That’s it! This idea of partitioning into disjoint sets based on bits comes in handy in many interactive problems.

Well, I first saw this trick in a shortest path problem, which was probably like this:

Problem 2. You are given a weighted graph $G(V,E)$ , $(|V|, |E| \leq 2\times 10^5)$ and a set $A \subseteq V$ of special nodes. You need to find $\min\limits_{u,v \in A} D(u, v)$ , where $D(u, v)$ is the shortest distance from node $u$ to $v$ .

Solution. This problem does have a $O(n \log n)$ solution which requires some observations if I remember correctly. But the bit trick gives us a very simple $O (n \log^2 n)$ solution.

▸ Required action 1:
Collect every line of the records that contains the string "Forderungen".
The text and the records come from different sources and are unrelated.

▸ Supplied data:
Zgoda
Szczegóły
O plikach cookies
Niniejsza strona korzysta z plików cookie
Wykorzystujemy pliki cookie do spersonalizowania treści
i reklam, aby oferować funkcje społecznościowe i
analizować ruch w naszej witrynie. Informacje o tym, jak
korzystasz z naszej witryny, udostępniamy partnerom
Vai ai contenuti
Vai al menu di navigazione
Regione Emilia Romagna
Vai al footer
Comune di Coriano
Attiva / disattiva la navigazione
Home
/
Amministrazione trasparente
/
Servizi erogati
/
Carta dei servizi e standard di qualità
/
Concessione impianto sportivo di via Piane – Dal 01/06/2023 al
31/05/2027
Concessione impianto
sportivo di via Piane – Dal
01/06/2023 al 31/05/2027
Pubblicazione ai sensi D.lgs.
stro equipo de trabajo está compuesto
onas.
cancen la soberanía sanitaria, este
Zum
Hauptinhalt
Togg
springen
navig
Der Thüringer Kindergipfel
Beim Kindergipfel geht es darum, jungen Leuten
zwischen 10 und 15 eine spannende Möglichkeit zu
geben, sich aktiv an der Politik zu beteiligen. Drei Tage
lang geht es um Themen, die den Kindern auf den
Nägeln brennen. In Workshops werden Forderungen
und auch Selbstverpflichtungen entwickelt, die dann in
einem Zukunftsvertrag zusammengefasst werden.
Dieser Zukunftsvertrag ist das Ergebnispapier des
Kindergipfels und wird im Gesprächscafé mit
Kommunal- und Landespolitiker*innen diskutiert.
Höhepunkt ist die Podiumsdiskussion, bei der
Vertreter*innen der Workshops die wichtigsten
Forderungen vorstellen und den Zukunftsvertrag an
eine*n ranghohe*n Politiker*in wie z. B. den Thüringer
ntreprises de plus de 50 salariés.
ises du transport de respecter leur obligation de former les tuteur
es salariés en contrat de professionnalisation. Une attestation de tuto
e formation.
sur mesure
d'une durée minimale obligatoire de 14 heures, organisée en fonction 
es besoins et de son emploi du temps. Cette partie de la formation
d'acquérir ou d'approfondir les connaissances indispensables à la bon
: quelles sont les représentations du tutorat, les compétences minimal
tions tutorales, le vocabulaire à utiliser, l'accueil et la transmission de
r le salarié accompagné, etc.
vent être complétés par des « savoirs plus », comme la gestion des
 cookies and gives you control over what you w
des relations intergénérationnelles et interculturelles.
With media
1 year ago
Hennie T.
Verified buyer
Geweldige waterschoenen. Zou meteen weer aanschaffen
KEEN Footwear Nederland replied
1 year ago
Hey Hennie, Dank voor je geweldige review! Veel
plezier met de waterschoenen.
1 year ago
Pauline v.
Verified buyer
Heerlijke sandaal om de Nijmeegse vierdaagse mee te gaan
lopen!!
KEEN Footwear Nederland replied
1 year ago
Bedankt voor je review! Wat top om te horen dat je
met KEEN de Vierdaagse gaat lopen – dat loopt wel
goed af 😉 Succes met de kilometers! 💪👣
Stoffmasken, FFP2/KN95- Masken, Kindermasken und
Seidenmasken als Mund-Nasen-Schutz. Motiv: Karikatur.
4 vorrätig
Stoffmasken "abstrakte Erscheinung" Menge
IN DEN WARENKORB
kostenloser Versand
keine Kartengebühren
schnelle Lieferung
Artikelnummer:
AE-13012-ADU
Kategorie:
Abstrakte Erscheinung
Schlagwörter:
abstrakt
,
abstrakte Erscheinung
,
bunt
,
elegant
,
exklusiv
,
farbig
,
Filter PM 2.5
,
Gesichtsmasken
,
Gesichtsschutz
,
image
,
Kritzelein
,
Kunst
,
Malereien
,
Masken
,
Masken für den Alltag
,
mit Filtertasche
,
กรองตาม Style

▸ Required action 2:
Decide whether each statement agrees with the bit-trick passage. Answer yes or no, and quote the deciding words. (a) The writer first came across the trick in a shortest path problem. (b) Partitioning into disjoint sets based on bits is described as useful in many interactive problems. (c) The writer calls the solution that uses the bit trick complicated.

▸ Answer section 1:
Nägeln brennen. In Workshops werden Forderungen
Forderungen vorstellen und den Zukunftsvertrag an

▸ Answer section 2:
(a) Yes: "I first saw this trick in a shortest path problem"
(b) Yes: "This idea of partitioning into disjoint sets based on bits comes in handy in many interactive problems."
(c) No: "the bit trick gives us a very simple $O (n \log^2 n)$ solution"